Another key point to bear in mind is that if one is asking for the "hottest" star, then presumably it is "effective temperature" that is referenced. Effective temperature is related to the luminosity L and the radius R from which the light emerges (not the static surface of the star, R can be well out in a dense stellar wind) by the Stefan-Boltzmann law, which says T_eff ~ L^(1/4) / R^(1/2). Normally for main-sequence stars, whose R rises much more slowly than L, that means the T_eff is higher at higher L. But really high L stars have dense radiatively-driven winds, and eventually the wind could get so dense that the mass-loss rate from the star might be proportional to L. If so, the radius R from which the light emerges (where the optical depth is near unity) is also proportional to L, so then T_eff ~ L^(1/4) / L^(1/2) ~ L^(-1/4).
This says we should expect T_eff to reach a peak and then drop if L is further increased. The peak T_eff should be when the winds are getting so dense that the mass-loss rate becomes proportional to L (when a significant amount of L is being used to lift the mass), and that is more or less also where the WNh spectrum replaces the O spectrum (something like what is trying to be the O1 spectrum). So the kinds of T_eff already referred to, above 50,000 K or so, is going to be the highest T_eff possible for a core hydrogen burning star. After that, even higher L will simply mean that you see a much larger star with a lower T_eff.

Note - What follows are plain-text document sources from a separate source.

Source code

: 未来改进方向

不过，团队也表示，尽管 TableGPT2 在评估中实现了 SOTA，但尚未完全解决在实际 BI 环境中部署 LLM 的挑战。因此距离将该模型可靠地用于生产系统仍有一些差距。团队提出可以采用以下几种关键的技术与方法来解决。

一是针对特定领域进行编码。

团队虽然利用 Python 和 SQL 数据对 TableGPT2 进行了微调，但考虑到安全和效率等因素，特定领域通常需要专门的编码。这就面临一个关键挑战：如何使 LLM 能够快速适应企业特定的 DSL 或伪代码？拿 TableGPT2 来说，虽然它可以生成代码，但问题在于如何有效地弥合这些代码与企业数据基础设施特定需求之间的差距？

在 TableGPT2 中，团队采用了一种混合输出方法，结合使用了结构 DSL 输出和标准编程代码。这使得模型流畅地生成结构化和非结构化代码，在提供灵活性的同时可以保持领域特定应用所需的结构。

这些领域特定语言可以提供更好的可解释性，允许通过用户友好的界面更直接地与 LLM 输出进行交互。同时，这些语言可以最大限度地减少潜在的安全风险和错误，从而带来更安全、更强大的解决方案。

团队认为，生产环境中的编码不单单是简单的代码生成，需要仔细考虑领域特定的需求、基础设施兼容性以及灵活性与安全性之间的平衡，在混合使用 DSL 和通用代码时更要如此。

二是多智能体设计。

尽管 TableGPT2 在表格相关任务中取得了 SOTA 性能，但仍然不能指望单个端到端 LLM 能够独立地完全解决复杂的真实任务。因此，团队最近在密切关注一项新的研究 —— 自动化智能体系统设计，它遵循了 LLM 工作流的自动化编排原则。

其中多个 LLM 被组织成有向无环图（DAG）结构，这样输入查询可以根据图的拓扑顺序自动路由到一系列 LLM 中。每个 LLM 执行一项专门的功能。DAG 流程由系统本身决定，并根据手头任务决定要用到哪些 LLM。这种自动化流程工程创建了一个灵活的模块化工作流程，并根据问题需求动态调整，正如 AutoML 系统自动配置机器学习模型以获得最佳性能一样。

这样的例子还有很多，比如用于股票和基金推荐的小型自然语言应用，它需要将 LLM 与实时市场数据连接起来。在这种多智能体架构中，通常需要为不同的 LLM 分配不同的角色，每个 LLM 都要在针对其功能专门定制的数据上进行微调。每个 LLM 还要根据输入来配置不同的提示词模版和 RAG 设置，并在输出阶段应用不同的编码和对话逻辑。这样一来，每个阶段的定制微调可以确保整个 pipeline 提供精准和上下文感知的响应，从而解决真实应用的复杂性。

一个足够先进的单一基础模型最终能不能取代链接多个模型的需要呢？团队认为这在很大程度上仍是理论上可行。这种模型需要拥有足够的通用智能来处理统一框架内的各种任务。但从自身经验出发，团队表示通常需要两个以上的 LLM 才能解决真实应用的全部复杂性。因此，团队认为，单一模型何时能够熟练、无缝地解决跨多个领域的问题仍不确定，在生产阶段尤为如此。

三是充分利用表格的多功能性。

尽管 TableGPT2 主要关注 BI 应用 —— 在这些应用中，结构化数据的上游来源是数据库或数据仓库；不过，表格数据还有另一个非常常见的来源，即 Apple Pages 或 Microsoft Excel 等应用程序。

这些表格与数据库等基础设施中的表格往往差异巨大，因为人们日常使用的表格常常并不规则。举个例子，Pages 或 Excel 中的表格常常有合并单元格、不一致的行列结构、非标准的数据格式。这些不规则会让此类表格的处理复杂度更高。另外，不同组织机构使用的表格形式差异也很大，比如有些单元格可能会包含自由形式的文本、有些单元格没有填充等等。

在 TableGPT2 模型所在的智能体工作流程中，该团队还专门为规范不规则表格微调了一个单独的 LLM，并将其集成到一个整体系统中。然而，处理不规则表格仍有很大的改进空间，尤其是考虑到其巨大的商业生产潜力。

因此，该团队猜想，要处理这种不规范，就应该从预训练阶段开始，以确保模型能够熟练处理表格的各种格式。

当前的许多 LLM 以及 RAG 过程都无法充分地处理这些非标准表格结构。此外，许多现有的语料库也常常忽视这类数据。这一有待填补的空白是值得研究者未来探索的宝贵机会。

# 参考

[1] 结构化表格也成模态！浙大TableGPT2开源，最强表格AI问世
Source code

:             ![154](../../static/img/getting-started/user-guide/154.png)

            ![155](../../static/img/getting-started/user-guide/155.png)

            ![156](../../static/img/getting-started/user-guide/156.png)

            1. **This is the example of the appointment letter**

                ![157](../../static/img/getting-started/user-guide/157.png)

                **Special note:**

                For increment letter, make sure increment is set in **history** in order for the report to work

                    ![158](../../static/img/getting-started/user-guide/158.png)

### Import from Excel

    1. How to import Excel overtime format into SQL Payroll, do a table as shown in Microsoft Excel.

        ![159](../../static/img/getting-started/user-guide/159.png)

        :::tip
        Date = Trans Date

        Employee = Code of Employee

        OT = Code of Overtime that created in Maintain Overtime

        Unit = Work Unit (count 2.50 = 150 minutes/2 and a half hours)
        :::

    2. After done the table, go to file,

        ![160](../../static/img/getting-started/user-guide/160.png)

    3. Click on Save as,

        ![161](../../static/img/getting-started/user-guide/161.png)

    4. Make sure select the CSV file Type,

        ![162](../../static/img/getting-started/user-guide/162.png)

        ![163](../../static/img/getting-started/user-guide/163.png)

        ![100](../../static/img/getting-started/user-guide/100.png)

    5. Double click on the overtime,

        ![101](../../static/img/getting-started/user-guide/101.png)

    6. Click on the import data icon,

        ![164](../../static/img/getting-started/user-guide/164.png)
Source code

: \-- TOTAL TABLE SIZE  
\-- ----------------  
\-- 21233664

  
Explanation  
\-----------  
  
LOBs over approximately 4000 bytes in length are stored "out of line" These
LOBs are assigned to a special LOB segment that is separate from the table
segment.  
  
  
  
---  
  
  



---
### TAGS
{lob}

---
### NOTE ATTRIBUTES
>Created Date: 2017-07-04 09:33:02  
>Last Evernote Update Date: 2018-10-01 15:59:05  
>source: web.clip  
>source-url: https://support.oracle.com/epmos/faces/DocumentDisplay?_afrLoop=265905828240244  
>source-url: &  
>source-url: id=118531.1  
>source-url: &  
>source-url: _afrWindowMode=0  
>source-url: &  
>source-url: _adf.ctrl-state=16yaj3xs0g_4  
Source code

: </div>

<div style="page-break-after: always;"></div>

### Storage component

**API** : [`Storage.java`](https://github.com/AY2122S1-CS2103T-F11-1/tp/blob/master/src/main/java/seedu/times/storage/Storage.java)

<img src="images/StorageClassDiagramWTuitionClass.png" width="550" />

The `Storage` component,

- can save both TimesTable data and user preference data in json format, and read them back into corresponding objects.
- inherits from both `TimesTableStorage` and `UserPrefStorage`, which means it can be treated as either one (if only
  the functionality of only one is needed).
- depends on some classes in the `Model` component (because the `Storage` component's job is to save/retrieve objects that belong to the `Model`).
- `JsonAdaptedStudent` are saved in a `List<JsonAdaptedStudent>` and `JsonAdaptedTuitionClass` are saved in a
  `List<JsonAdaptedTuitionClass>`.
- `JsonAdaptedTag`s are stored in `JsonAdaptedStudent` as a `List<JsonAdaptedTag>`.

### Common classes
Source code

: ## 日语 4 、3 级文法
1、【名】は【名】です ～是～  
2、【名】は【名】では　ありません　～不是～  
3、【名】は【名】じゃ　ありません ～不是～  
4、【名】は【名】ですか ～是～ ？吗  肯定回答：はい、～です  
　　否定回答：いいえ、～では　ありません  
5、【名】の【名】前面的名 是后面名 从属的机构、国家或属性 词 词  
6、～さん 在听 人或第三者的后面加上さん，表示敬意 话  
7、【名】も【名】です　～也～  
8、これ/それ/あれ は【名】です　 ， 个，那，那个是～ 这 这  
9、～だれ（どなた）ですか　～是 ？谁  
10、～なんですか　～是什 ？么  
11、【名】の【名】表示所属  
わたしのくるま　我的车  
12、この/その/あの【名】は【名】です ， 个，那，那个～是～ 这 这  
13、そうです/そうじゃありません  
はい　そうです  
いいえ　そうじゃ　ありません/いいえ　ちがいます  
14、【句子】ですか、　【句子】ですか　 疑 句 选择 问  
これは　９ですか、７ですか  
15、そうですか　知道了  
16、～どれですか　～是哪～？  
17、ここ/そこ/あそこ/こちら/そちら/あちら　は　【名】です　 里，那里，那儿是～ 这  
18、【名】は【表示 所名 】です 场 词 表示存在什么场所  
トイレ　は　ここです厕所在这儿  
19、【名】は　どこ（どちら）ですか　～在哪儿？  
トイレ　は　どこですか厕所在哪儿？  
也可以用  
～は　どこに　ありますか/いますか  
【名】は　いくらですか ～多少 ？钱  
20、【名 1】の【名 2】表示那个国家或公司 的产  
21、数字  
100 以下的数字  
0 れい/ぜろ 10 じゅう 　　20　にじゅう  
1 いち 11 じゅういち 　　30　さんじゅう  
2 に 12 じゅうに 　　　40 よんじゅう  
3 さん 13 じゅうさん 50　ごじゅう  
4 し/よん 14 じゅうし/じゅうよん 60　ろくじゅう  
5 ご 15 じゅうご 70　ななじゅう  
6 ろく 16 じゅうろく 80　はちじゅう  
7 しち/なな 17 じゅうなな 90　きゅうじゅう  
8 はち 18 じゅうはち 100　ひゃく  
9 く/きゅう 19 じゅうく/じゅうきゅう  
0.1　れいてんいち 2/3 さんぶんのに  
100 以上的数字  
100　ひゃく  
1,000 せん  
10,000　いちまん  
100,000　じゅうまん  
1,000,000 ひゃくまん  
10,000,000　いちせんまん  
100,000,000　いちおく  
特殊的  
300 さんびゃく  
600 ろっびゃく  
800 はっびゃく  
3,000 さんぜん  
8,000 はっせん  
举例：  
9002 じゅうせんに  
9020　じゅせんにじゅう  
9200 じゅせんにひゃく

Incidentally, this probably points to a flaw in the Bromm et al. paper cited above. That paper is really about Pop III stars, so zero metallicity and not much in the way of stellar winds also. So when they talk about T_eff, they appear to use an expression that involves L and the static radius, but that's not the T_eff that matters for observing stars, or for their UV flux. The latter should use the R from which the light emerges, which can be in the wind. The distinction is not important for the pop III conclusions of their paper, but it does matter for the Pop I results shown in Figure 1. That is probably not the correct T_eff, so I doubt T_eff really can get up to 65,000 K for Pop I stars.